Charley Boone (born March 26, 2002) is an American professional soccer player who most recently played as a defender or midfielder for USL Super League club Spokane Zephyr. After spending the bulk of her college soccer career with the Montana Grizzlies, Boone played one season with Minnesota Aurora FC and was named the 2025 USL W League Defender of the Year.

== Early life ==
A native of Seattle, Washington, Boone was born to parents Jeff and Renee Boone. She has a sister, Georgia, with whom she ended up playing three seasons of college soccer at the University of Montana. Boone played club soccer for Crossfire Premier SC, where she was named to the 2019 Surf Cup All-Tournament team. The following year, Boone and Crossfire Premier would win the cup, becoming the second-highest ranked team in the United States. Boone attended Seattle Preparatory School, where, as a freshman, she was named first-team All-Metro. She then transferred to Roosevelt High School and received one conference MVP honor in her senior year.

== College career ==

=== Gonzaga Bulldogs ===
Boone played one season for the Gonzaga Bulldogs after leaving high school. She had difficulty breaking into Gonzaga's squad and ended up only playing 7 minutes in 2 appearances across the season. At the end of the campaign, Boone opted to enter the NCAA transfer portal in search of other opportunities.

=== Montana Grizzlies ===
Boone, who has multiple familial connections to the state of Montana, ultimately chose to transfer to the University of Montana ahead of the 2021 fall season. In her first season with the Lady Griz, she appeared in 19 matches, mostly as a substitute. Despite often finding herself on the bench, Boone still managed to make an impact on the team. In her second-ever career start, she scored the 87th-minute game-winner in the 2021 Big Sky semifinal match. The Grizzlies would go on to win the championship title and then advance to the NCAA tournament, where they were defeated by Washington State in the first round. Boone received the starting nod for both matches. At the end of her sophomore college season, Boone was named the Grizzlies' Newcomer of the Year and also earned a spot on the Big Sky All-Tournament team.

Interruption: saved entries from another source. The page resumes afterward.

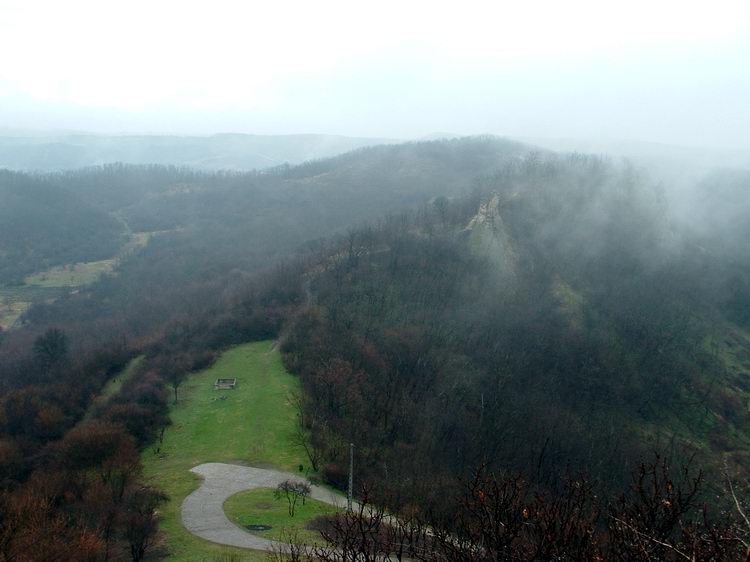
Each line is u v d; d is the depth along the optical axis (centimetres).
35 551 3581
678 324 13650
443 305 11981
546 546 1502
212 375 8831
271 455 6488
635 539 1405
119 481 5275
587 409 10250
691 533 1338
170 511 5091
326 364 8400
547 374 10756
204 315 11512
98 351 10162
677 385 11619
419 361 9606
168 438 7000
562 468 7100
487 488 1981
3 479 5828
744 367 13188
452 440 7738
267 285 12656
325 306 11094
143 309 14200
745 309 15488
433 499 4569
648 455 8825
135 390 8031
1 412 7544
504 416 8750
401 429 7600
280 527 4738
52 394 8281
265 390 8169
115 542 4334
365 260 13350
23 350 11681
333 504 5350
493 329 11494
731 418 11256
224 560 3950
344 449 6562
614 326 12850
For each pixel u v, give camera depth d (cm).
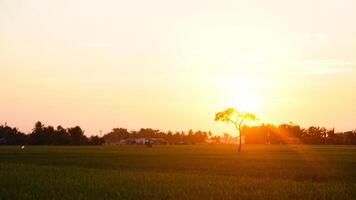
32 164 5675
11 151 10650
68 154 8894
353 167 5212
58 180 3575
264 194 2794
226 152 10231
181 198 2653
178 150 11962
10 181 3531
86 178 3719
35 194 2859
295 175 4331
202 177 3797
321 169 4912
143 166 5528
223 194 2800
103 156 8062
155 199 2642
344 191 2933
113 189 3031
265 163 5900
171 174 4109
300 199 2645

The following season, Boone cemented herself as a staple in Montana's squad. She started all 20 of the Grizzlies' matches at center back and played all but 44 minutes of the campaign. Boone reached greater heights as a senior, receiving recognition on the All-Big Sky First Team and as the Montana defensive MVP. She led the team in minutes as the Grizzlies posted the best defensive season in Big Sky history, conceding only 9 goals in 19 matches.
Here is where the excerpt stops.